::: DATASET RECORDS
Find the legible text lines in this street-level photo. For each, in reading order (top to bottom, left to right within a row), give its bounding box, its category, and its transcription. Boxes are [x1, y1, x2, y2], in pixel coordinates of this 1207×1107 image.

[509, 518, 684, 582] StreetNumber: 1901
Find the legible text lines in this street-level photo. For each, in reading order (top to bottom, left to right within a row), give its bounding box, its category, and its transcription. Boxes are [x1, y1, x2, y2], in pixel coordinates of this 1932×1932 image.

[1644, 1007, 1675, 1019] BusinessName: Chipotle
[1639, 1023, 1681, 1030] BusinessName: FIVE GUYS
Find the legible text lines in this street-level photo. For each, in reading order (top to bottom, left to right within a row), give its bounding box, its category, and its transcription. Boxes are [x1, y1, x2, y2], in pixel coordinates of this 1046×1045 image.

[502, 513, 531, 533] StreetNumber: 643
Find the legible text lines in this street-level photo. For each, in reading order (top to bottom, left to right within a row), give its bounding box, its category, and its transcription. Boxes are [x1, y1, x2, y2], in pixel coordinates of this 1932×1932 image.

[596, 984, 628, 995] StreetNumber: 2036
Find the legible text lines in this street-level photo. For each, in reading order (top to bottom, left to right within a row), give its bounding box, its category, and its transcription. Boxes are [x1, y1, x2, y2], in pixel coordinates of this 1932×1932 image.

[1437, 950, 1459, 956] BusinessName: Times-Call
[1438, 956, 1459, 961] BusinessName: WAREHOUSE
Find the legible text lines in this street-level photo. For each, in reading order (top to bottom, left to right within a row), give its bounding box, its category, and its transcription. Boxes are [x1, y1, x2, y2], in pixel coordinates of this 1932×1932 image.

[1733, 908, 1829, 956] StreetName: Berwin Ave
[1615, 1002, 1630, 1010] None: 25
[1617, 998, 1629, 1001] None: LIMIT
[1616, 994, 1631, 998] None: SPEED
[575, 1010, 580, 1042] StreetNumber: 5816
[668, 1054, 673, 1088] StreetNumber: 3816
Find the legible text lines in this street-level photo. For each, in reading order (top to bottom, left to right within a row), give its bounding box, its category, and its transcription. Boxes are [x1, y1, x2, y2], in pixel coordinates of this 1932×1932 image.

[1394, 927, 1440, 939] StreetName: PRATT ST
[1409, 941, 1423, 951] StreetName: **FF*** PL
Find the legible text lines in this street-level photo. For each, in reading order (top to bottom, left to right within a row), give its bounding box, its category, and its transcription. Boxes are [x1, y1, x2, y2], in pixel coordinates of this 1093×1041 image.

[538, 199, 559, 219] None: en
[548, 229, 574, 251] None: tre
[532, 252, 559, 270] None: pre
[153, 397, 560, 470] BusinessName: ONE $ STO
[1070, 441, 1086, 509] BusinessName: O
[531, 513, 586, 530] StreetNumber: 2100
::::::
§ SHORT PROBLEM
Rewrite all the entries above as a single numbered list of their lines, in order, leaving out the blank lines.

§ RESULT OF THIS EXERCISE
1. Find the legible text lines in this street-level photo. For each, in reading order (top to bottom, left to right within a row), give its bounding box, its category, and its transcription. Boxes are [x1, y1, x2, y2], in pixel coordinates of this 1207×1107 image.
2. [509, 518, 684, 582] StreetNumber: 1901
3. Find the legible text lines in this street-level photo. For each, in reading order (top to bottom, left to right within a row), give its bounding box, its category, and its transcription. Boxes are [x1, y1, x2, y2], in pixel coordinates of this 1932×1932 image.
4. [1644, 1007, 1675, 1019] BusinessName: Chipotle
5. [1639, 1023, 1681, 1030] BusinessName: FIVE GUYS
6. Find the legible text lines in this street-level photo. For each, in reading order (top to bottom, left to right within a row), give its bounding box, its category, and its transcription. Boxes are [x1, y1, x2, y2], in pixel coordinates of this 1046×1045 image.
7. [502, 513, 531, 533] StreetNumber: 643
8. Find the legible text lines in this street-level photo. For each, in reading order (top to bottom, left to right within a row), give its bounding box, its category, and its transcription. Boxes are [x1, y1, x2, y2], in pixel coordinates of this 1932×1932 image.
9. [596, 984, 628, 995] StreetNumber: 2036
10. Find the legible text lines in this street-level photo. For each, in reading order (top to bottom, left to right within a row), give its bounding box, its category, and its transcription. Boxes are [x1, y1, x2, y2], in pixel coordinates of this 1932×1932 image.
11. [1437, 950, 1459, 956] BusinessName: Times-Call
12. [1438, 956, 1459, 961] BusinessName: WAREHOUSE
13. Find the legible text lines in this street-level photo. For each, in reading order (top to bottom, left to right within a row), give its bounding box, its category, and its transcription. Boxes are [x1, y1, x2, y2], in pixel coordinates of this 1932×1932 image.
14. [1733, 908, 1829, 956] StreetName: Berwin Ave
15. [1615, 1002, 1630, 1010] None: 25
16. [1617, 998, 1629, 1001] None: LIMIT
17. [1616, 994, 1631, 998] None: SPEED
18. [575, 1010, 580, 1042] StreetNumber: 5816
19. [668, 1054, 673, 1088] StreetNumber: 3816
20. Find the legible text lines in this street-level photo. For each, in reading order (top to bottom, left to right within a row), give its bounding box, its category, and its transcription. Boxes are [x1, y1, x2, y2], in pixel coordinates of this 1932×1932 image.
21. [1394, 927, 1440, 939] StreetName: PRATT ST
22. [1409, 941, 1423, 951] StreetName: **FF*** PL
23. Find the legible text lines in this street-level photo. For each, in reading order (top to bottom, left to right within a row), give its bounding box, its category, and its transcription. Boxes are [x1, y1, x2, y2], in pixel coordinates of this 1093×1041 image.
24. [538, 199, 559, 219] None: en
25. [548, 229, 574, 251] None: tre
26. [532, 252, 559, 270] None: pre
27. [153, 397, 560, 470] BusinessName: ONE $ STO
28. [1070, 441, 1086, 509] BusinessName: O
29. [531, 513, 586, 530] StreetNumber: 2100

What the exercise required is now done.